_DATA PROVIDED:_
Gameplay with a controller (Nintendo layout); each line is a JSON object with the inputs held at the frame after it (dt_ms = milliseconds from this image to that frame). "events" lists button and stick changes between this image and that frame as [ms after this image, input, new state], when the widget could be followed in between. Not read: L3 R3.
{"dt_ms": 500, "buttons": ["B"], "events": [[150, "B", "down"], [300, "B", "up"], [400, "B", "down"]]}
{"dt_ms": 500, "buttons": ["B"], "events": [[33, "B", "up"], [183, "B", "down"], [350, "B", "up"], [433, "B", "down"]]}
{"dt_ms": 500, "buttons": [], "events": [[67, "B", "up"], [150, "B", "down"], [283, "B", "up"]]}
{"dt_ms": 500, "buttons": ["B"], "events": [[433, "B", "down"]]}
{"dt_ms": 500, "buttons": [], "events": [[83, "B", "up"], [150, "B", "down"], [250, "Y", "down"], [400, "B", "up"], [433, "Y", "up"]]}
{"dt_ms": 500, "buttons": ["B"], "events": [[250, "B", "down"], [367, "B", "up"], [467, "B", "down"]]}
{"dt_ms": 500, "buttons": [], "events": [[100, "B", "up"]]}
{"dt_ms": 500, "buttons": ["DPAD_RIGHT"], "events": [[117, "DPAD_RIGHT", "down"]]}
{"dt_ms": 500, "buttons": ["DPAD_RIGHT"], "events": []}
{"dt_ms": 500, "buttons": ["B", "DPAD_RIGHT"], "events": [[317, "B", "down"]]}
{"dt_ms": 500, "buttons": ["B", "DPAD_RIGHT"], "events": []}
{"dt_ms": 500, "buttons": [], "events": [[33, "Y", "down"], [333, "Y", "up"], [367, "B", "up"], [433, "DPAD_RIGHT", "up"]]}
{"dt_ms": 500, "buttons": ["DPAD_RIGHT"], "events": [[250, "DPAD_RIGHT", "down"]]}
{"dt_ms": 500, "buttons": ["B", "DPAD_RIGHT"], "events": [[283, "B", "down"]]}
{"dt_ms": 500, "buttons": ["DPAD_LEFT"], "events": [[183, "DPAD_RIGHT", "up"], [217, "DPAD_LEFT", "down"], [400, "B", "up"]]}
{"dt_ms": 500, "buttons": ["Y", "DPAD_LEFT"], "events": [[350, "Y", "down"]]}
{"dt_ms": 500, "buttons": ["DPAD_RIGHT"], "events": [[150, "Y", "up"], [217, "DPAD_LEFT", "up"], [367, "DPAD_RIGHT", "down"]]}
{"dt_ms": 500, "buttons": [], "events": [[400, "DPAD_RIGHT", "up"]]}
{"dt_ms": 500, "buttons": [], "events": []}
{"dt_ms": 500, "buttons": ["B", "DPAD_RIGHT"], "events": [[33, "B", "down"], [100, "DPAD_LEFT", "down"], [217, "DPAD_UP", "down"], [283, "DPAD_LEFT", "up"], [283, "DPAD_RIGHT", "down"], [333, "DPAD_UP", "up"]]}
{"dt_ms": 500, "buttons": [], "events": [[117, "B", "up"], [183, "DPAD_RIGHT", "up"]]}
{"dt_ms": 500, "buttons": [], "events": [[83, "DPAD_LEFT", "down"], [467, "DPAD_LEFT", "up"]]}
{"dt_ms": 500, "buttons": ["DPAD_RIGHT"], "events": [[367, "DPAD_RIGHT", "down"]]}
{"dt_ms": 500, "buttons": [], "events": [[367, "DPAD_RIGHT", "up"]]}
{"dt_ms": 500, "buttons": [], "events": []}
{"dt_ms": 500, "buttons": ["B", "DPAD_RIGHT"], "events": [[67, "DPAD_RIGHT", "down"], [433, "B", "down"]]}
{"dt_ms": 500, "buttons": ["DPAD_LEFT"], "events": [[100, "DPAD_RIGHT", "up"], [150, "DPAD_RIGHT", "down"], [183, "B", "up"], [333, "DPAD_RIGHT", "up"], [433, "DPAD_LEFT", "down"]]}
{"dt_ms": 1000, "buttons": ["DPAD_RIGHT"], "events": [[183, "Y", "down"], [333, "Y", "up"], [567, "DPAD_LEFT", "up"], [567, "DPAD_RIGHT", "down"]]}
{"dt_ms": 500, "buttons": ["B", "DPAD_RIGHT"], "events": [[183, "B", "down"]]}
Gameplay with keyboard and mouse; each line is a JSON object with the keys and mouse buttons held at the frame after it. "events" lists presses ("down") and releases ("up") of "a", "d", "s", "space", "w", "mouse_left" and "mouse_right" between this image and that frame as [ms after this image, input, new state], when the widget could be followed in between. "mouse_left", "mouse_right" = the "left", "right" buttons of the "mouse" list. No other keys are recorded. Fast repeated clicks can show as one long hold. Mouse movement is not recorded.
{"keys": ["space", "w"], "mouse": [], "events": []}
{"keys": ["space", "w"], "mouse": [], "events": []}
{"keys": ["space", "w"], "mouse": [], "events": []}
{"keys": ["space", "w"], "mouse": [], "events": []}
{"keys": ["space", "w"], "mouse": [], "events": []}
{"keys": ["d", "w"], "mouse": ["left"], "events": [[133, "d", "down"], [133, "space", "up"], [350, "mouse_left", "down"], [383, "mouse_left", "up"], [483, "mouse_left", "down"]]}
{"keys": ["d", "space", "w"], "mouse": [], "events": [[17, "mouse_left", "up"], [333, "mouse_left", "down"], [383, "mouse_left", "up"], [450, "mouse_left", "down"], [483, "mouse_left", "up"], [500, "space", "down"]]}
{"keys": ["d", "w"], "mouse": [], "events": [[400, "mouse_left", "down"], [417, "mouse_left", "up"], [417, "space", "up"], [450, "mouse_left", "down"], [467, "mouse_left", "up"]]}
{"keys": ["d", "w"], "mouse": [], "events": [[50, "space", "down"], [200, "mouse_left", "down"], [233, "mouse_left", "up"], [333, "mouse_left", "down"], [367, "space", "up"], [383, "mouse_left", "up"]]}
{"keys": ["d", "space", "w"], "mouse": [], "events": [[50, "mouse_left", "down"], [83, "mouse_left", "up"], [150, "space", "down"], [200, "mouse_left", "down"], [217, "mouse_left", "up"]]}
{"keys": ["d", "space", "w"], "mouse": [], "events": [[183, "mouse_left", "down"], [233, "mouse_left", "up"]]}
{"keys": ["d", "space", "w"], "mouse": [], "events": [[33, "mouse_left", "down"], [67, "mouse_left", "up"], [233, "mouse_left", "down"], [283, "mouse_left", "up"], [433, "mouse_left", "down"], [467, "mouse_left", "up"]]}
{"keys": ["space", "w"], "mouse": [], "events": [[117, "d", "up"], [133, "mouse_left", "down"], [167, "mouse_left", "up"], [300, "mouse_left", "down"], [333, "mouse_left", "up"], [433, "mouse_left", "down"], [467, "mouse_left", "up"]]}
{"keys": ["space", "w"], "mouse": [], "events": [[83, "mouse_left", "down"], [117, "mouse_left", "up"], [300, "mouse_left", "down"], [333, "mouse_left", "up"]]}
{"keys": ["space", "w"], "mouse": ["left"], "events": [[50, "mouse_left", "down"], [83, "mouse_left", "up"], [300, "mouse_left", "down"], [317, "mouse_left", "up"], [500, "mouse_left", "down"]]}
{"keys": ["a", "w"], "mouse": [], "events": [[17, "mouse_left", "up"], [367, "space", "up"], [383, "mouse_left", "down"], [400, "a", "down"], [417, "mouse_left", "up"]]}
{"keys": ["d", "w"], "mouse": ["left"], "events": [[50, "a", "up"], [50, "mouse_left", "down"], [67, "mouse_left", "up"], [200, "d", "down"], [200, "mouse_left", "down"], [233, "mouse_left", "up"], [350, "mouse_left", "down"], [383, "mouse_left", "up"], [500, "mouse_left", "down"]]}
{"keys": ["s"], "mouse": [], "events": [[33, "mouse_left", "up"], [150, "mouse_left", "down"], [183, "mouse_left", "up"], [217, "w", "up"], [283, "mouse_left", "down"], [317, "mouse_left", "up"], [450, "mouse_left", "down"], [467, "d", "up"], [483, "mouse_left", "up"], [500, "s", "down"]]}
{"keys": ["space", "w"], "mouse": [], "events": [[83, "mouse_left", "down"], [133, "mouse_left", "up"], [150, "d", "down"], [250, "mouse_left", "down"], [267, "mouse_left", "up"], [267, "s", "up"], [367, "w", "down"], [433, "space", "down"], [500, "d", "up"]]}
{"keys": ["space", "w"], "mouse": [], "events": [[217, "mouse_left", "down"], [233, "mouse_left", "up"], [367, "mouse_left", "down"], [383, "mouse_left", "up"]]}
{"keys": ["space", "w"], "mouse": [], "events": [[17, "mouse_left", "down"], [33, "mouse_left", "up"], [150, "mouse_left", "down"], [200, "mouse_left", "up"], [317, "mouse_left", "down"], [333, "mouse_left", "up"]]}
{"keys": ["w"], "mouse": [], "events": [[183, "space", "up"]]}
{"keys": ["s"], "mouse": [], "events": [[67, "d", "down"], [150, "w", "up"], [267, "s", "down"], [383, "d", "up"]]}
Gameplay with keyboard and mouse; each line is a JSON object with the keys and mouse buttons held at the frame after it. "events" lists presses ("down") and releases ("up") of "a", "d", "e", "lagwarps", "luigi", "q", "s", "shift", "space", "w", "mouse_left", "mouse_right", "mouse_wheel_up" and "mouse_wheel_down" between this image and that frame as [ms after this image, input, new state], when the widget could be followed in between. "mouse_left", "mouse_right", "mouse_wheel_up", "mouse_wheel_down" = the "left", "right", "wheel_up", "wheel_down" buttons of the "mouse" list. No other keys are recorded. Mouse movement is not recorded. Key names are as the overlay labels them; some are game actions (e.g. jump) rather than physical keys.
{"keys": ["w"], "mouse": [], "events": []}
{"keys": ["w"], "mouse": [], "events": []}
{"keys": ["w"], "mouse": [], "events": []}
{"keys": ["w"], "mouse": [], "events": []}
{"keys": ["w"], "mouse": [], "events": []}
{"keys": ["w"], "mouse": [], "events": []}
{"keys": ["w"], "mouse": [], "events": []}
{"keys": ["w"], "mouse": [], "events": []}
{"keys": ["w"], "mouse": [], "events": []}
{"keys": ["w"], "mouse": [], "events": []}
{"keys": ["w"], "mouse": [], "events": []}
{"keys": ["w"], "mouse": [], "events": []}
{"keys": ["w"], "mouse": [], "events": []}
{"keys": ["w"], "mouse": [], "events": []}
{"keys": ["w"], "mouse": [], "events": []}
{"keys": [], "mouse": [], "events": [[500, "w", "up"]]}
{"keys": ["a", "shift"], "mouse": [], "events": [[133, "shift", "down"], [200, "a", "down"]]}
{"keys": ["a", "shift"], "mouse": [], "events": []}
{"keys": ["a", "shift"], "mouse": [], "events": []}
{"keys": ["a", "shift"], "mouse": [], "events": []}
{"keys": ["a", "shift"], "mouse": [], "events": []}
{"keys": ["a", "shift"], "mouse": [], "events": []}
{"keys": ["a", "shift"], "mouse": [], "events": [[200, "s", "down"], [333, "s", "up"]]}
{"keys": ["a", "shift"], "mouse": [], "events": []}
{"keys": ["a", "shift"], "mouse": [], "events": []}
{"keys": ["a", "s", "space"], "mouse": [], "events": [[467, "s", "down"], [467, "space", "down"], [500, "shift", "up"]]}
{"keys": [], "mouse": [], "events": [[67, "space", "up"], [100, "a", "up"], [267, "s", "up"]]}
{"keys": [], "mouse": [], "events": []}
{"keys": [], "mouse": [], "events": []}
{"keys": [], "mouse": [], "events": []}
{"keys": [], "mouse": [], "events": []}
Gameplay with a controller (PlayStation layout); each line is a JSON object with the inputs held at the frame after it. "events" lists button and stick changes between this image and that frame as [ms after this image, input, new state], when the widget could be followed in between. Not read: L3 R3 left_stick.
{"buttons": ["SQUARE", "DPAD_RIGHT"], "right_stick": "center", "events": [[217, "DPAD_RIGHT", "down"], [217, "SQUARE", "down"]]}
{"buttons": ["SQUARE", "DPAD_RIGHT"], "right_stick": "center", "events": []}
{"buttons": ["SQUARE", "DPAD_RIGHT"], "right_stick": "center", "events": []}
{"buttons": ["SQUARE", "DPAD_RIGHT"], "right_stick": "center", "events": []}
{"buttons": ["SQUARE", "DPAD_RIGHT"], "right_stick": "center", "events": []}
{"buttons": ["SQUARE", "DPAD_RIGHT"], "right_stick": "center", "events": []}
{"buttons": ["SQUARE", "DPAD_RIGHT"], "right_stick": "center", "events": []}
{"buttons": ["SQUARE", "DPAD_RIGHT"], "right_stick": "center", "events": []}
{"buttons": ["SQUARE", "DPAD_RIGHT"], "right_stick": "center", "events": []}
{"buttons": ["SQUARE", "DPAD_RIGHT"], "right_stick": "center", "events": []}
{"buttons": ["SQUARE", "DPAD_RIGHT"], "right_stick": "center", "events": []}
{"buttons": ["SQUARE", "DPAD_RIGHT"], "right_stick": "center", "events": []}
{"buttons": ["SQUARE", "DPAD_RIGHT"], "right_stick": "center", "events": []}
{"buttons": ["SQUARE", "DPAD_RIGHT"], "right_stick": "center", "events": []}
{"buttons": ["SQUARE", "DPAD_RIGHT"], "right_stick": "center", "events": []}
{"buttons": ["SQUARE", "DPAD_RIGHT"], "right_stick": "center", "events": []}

_TASK TO COMPLETE:_ Every line of the listing that includes "layout" must be shown.

_OUTPUT:_
Gameplay with a controller (Nintendo layout); each line is a JSON object with the inputs held at the frame after it (dt_ms = milliseconds from this image to that frame). "events" lists button and stick changes between this image and that frame as [ms after this image, input, new state], when the widget could be followed in between. Not read: L3 R3.
Gameplay with a controller (PlayStation layout); each line is a JSON object with the inputs held at the frame after it. "events" lists button and stick changes between this image and that frame as [ms after this image, input, new state], when the widget could be followed in between. Not read: L3 R3 left_stick.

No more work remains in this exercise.